29 October 2009

Mount Sherman

24 January 2004

Brief version:

Exquisite joy!

Detailed version:

Friends Hakan and Tim met me at the Fort at 4 a.m. for what we thought would be a Tour de Sherman. The original plan was Dyer, Gemini and Sherman, then it warped into Gemini, Sherman and Sheridan. But none of the climbing goals went as planned.

We passed the Leavick mine about half an hour ahead of our plan and made it almost all the way to the gate using only basic four-wheel drive, so we stayed warm in the car waiting for daylight so we wouldn't have to carry flashlights/headlamps. When we finally began assembling our gear, the decision was made NOT to take snowshoes, and that later proved to be a wise choice.
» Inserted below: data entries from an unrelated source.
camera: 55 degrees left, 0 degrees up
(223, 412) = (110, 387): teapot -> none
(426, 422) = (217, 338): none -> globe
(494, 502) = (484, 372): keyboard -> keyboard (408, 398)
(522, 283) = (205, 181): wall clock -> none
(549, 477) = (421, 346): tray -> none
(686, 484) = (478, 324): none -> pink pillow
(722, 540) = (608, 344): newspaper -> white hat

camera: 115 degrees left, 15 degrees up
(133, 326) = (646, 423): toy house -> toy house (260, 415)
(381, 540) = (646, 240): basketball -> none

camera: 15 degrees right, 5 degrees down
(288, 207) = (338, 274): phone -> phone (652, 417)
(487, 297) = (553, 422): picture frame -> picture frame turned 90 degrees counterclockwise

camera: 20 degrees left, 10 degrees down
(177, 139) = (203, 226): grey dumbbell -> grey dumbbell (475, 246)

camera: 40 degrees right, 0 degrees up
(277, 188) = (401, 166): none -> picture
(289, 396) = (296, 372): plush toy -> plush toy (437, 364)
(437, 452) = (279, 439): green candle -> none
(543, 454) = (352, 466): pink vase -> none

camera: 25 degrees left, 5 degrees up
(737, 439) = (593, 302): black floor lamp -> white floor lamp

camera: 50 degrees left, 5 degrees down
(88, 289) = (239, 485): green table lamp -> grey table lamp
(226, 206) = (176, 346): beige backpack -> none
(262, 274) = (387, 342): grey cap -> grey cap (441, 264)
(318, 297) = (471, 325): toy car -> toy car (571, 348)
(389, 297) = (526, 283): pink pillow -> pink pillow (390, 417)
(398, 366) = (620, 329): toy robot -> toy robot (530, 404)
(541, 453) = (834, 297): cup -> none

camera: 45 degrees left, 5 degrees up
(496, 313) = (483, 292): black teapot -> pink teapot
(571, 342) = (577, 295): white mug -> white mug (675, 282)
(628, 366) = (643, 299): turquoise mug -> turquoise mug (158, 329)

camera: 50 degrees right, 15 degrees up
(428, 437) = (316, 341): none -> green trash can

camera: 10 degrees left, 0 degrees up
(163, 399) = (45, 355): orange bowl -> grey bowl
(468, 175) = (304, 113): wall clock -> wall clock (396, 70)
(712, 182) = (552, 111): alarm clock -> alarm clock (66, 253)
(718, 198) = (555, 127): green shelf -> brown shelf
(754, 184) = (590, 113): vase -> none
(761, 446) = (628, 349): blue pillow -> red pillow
We hiked together up the spotty dirt and snow road to the Dauntless Mine, skirting around two extremely slippery 20-foot-long ice beds, and that's about the last we saw of each other for the next eight hours. Tim opted to take on Sheridan and Peerless from the user-friendly road, Hakan set off for Sherman, Gemini and Dyer via the CFI trail right of the infamous cornice, and I lagged behind hoping to bag Sherman and Gemini, my first calendar winter 14er summit, my first calendar winter centennial 13er summit, my first black check(s) and my swan song, as I had received instructions from my doctor two days earlier not to bike, run or do what I was about to do for a minimum of six weeks. I carried my ice ax instead of my trekking poles, assuming my knee would be in such bad shape after my forbidden ascent(s) that I would have no choice but to glissade down. Or be carried on a stretcher...

Within minutes, speed demon Hakan was out of site. In the few areas where the trail was covered with snow, he had effectively broken trail for me, except that his stride is about three meters longer than mine.

Having finally taken the digital plunge last week, I dallied around at the highest mine, experimenting with the plethora of buttons on my new toy, a Fuji s5000, before attempting the summit. I climbed up inside one of the weathered and beaten two-level structures to get just the perfect shot of another photogenic remnant nearby. Inside the building, atop a broken ladder I probably should not have attempted to climb, I finally figured out how to use the manual settings and snapped what became favorite photo of the day.

Upon exiting the fractured and rusty nail-laden slice of history, I stepped on an appropriately sized loose board that promptly decided to audition for the role of snowboard. Needless to say, he did not get the job, even though he deposited me safely atop a snow-covered talus slope before showing me what he is made of.

As the trail began to steepen, I began to wonder if perhaps I should turn back. I looked up at Sherman's ridge, which was so close and looked so doable. I'd already been grounded from this year's Ride the Rockies, Basic Mountaineering School and a couple of out-of-state climbing opportunities. My rebellious side took charge. I decided to ask my physician for a three-day grace period. On Monday. I pressed on.

Just before I reached the ridge, I noticed something in the gap through which I would be heading. I fired up the camera one more time, not taking the time to check the settings, and fully extended the zoom just in time to shoot a coyote running the ridge. !!!

Atop the powdery ridge, I was overtaken by four more hikers, including acquaintance John. We snapped photos of each other on the summit and tried to identify all the peaks in the magnificent panorama surrounding us. Windless azure skies in every direction, no coats necessary. I studied the encircling landscape, particularly Dyer, for rapid movement but could not find Hakan. I saw what appeared to be a person on top of Sheridan and snapped a few photos, assuming Tim had reached his goal.

John and company headed north toward Gemini, and I prepared head back down. My decision to settle for only one summit on this perfect day and perhaps my last chance to summit anything for a while initially was depressing, but later my attitude would take a dramatic turnabout. As I geared up for the descent, friend Mark and his friend Steve reached the summit. Another round of photos and surrounding peak identification was followed by them heading north in quest of Gemini and me heading south, quite a bit later than planned, to meet Tim and Hakan back at the car.

Tim had given me a brief lesson in how to use the ice ax, so I took every opportunity in the next hour or so to practice. By the end of the steeper section, I had grown quite comfortable with this new piece of metal, and glissading is once again a very pleasant experience, even without the periodic respite it provides for my defective knee. By the time the trail began to level out, I realized I had finally, after two long years of yearning, earned my black check, and I was one happy camper! I could have danced down the rest of the trail. If my knee hadn't been so sore...

What a great way to start the year, what a beautiful day, what awesome camaraderie and unexpected support on what might have been the only mountain I could successfully summit right now. I love my ice ax, I'm growing attached to my new camera, and I'm now 100% content to spend the next six months, if necessary, catching up on quilting, writing and housework as I cheerfully and precisely obey my doctor's orders.

1 comment :

  1. I have enjoyed your story so much and would love to see more pictures from the trip. How is the knee?